Terry’s been coaching in Detroit the last couple of years — under Flip Sanders, one of the coaches Harris supposedly fired Porter to bring to Milwaukee (I’ve come to doubt that’s the real reason Porter was fired) — which says something about how well-regarded Porter is in NBA coaching circles. Suns GM Kerr is looking to bring a defensive edge to the Suns, and who better than the top assistant in Detroit? Phoenix, with Nash and Stoudamire and Shaq, looks like a good opportunity.
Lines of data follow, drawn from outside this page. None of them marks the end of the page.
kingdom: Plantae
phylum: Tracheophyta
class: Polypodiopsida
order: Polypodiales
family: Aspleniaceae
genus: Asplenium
It’s about time Porter got a second chance to head a team.

Vecsey tabs Terry Porter on head coaches’ list

How short is the list of great coaching candidates in the NBA today?  Very short. Maybe even shorter than the shelf life of a Larry Brown commitment.

After the five big names mentioned by every team in the coaching market – Jeff Van Gundy, Larry Brown, Rick Carlisle, Scott Skiles and Mike Fratello – the first name tossed into the “available” ring by New York Post columnist Peter Vecsey is none other than former Bucks coach Terry Porter.

Seems that Vecsey, like many Bucks fans, thinks Porter was unfairly fired by Kohl back in 2005, and deserves a second chance. In retrospect, maybe Porter doesn’t lose his job at all it had occured to the senator and GM Larry Harris to find out if the coach they wanted, Flip Saunders, would actually come to work for them.

Find the replacement first, then fire the coach. That’s the Detroit way. Joe Dumars and John Hammond had Larry Brown all lined up when they fired Rick Carlisle in 2003. And they had Flip Saunders ready to go shortly after ridding themselves of Brown two years later. I’d be very surprised if Hammond does things differently in Milwaukee, firing Krystkowiak before he’s found his replacement.

However Hammond proceeds, Vecsey offered up Porter’s name as his top suggestion to coach the Memphis Grizzlies, based on speculation that the Grizzlies might not land Larry Brown, whom they’ve been considering as GM/coach. Vecsey figures Brown will seek greener pastures than Memphis and that the other top candidates, Carlisle and Skiles, will be headed for other teams.